Mereka lalu berpamitan untuk jalan-jalan di sekitar desa Cikajang, kecuali Stevi Agavia yang ingin membantu Bu Neneng di dapur.
Suasana pedesaan terasa sangat kental. Perpaduan antara warga yang ramah tamah disertai suasana kekeluargaan meski tak ada ikatan darah. Menciptakan keindahan dan kenyamanan tersendiri yang tak dapat digambarkan dengan untaian kata.

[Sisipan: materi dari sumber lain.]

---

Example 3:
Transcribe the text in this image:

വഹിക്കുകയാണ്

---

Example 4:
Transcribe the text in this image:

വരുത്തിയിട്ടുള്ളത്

Pagi-pagi begini warga desa sudah mulai keluar rumah untuk pergi ke ladang ataupun ke kebun teh. Sehingga mereka berpapasan dengan anak-anak kota yang sedang jalan-jalan tersebut.
Itulah yang dirasakan Claretta dan kawan-kawannya saat berada di desa Cikajang itu. Setiap mereka bertemu dengan warga sini pasti disapa dengan ramah.

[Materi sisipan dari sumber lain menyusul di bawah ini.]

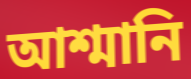
আশ্মানি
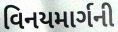
વિનયમાર્ગની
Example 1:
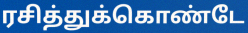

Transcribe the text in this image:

ரசித்துக்கொண்டே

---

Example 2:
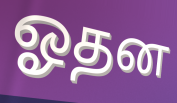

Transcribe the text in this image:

ஓதன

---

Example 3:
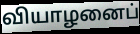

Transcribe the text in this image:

வியாழனைப்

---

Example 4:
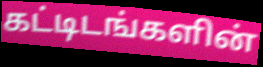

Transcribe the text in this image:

கட்டிடங்களின்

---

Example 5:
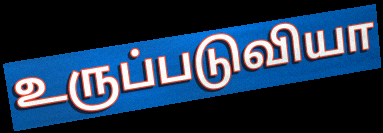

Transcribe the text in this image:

உருப்படுவியா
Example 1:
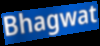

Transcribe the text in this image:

Bhagwat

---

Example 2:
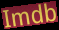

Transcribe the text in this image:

Imdb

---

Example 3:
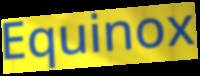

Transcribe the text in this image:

Equinox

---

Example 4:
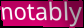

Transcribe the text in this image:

notably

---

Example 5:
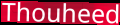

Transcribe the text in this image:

Thouheed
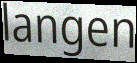
langen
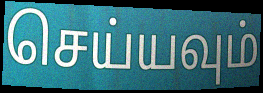
செய்யவும்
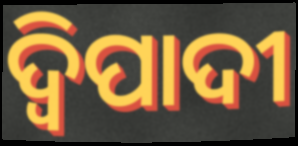
ଦ୍ୱିପାଦୀ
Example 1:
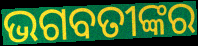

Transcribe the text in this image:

ଭଗବତୀଙ୍କର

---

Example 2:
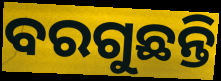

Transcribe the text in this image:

ବରଗୁଛନ୍ତି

Membuat mereka betah berlama-lama disini apalagi hamparan ladang dan kebun teh, yang terlihat terawat dan subur membuat pemandangan disini begitu indah.
Ketika sedang asik berjalan-jalan sambil menikmati alam. Tiba-tiba mereka melihat sekerumunan anak kecil yang sedang asik berkumpul disertai tawa riang khas anak-anak di antara perkebunan tersebut.
Kemudian tanpa dikomando mereka pun segera menghampiri anak-anak tersebut. Setelah berada di antara mereka, Claretta dan yang lainnya memerhatikan apa yang sedang dilakukan para anak-anak usia sekolah dasar tersebut.
"Apa yang sedang kalian lakukan sepagi ini?" tanya Haiden penasaran.
"Membuat perangkap, Kak," ucap salah seorang anak.
Mereka nampak sibuk mengikat potongan bambu yang sudah diiris tipis sekali. Dibentuk seperti prisma untuk menangkap ikan.